:: Passage provided ::
::::::::

# World's most pathetic dog



## edmjill (Dec 19, 2012)

Tried to bring in from Pinterest but no dice....


----------



## DarkScribe (Aug 30, 2012)

edmjill said:


> Tried to bring in from Pinterest but no dice....


Hmmm. Not a happy chappy.


----------



## edmjill (Dec 19, 2012)

Thank you Dark Scribe!!!

Okay, now really, isn't Bella a pathetic little thing  She's basically just a Swiffer with a heartbeat.  
And she doesn't have any teeth - none!!!  Almost 12 years old.  I adore her!


----------



## DarkScribe (Aug 30, 2012)

edmjill said:


> Thank you Dark Scribe!!!
> 
> Okay, now really, isn't Bella a pathetic little thing She's basically just a Swiffer with a heartbeat.

::::::::

:: Required actions ::
1. In the dog thread, can you rewrite the passage that begins at the words "Hmmm. Not a" and stops after "I adore her!", replacing "Swiffer" with "mop"?
2. Does each statement agree with the dog thread? Answer yes or no for each, quoting the deciding words.
(a) Bella is almost 12 years old.
(b) Bella still has a few teeth left.
(c) edmjill's attempt to bring something in from Pinterest worked.
3. How might the dog thread go on from its last line? Write the next part.
The rows after this text aren't needed for any of the tasks.

::::::::

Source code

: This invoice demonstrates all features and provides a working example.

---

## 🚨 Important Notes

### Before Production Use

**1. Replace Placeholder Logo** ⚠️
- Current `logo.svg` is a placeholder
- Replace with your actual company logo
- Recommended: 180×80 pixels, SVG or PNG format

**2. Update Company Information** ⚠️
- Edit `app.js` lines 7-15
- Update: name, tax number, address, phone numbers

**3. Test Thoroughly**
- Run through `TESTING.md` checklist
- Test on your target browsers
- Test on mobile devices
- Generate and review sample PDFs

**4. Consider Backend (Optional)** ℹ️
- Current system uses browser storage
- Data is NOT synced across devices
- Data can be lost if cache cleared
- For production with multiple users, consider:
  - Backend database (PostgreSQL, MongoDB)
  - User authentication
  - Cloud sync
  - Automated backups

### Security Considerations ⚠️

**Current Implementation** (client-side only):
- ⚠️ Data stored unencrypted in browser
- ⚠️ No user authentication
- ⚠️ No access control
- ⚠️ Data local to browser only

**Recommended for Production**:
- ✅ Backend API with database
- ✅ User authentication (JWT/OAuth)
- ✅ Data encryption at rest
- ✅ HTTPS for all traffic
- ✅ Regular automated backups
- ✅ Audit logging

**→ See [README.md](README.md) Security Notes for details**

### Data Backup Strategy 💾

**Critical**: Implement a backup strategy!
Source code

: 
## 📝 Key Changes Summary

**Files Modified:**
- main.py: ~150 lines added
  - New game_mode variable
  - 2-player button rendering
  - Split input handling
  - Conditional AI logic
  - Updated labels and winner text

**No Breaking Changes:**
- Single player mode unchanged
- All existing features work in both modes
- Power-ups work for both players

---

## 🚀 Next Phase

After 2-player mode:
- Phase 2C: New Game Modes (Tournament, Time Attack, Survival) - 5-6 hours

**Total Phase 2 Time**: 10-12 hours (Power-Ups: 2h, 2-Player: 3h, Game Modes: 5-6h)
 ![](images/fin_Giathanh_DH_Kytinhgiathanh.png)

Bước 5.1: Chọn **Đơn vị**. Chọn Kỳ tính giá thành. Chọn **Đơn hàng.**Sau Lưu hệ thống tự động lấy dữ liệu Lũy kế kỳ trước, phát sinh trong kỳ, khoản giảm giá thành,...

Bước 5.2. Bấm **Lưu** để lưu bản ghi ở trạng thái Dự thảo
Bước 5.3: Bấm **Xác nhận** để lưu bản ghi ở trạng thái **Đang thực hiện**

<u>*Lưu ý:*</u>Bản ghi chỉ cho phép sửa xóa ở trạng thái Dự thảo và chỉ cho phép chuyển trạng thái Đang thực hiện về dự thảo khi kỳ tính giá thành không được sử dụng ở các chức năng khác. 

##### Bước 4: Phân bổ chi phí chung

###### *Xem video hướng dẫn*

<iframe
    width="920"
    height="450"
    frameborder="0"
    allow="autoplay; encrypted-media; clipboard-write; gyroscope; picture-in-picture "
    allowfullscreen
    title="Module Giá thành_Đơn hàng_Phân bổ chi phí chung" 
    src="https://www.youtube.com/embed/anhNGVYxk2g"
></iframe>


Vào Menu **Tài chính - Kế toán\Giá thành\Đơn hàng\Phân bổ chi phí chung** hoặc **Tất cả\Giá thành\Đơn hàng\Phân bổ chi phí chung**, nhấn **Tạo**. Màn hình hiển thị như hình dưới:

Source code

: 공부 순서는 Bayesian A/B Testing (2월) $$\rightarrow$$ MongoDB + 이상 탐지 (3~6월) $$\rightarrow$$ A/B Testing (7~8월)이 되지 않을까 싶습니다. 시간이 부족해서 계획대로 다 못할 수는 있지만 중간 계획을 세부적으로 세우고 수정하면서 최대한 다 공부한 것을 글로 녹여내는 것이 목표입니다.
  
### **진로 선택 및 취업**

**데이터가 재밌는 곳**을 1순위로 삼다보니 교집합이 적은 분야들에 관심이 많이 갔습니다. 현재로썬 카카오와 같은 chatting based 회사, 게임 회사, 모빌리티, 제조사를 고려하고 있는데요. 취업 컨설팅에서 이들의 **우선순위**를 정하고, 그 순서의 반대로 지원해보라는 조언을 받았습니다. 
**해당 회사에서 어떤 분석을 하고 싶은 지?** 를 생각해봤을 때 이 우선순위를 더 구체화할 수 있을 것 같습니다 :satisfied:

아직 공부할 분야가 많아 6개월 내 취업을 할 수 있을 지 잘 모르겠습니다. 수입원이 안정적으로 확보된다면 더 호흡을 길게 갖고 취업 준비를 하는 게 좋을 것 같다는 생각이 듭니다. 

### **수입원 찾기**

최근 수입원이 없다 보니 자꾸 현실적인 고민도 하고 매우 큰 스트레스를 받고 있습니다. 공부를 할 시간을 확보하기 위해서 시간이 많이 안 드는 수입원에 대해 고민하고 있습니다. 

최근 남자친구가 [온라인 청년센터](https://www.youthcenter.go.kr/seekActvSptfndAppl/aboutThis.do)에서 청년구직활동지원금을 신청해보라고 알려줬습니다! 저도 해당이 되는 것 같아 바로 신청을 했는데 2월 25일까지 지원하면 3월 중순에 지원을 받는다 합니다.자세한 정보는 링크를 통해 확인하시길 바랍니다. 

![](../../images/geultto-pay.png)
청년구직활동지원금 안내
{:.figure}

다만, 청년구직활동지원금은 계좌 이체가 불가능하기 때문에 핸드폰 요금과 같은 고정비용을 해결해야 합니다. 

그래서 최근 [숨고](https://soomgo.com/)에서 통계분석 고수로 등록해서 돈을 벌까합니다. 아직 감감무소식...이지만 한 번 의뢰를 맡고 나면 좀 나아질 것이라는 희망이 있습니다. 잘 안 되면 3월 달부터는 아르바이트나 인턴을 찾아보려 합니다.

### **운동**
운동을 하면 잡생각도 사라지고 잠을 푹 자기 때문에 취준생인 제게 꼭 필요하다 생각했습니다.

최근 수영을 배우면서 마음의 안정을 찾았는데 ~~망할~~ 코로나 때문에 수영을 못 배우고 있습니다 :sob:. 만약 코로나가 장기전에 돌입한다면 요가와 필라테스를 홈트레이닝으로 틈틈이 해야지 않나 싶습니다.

::::::::

:: Solved problems ::
1.
Hmmm. Not a happy chappy.


----------



## edmjill (Dec 19, 2012)

Thank you Dark Scribe!!!

Okay, now really, isn't Bella a pathetic little thing  She's basically just a mop with a heartbeat.  
And she doesn't have any teeth - none!!!  Almost 12 years old.  I adore her!

2.
(a) Yes: "Almost 12 years old."
(b) No: "she doesn't have any teeth - none!!!"
(c) No: "Tried to bring in from Pinterest but no dice...."

3.
> And she doesn't have any teeth - none!!! Almost 12 years old. I adore her!


I had to Google "Swiffer". I can see the resemblance.


----------



## JeanneM (Mar 21, 2011)

She is adorable.  How they hate getting all wet.


----------



## SamanthaWheatley11 (Jan 13, 2013)

I wonder what sort of food this dog do wanna eat. I wish I was taking care of her. I could have combed her hair.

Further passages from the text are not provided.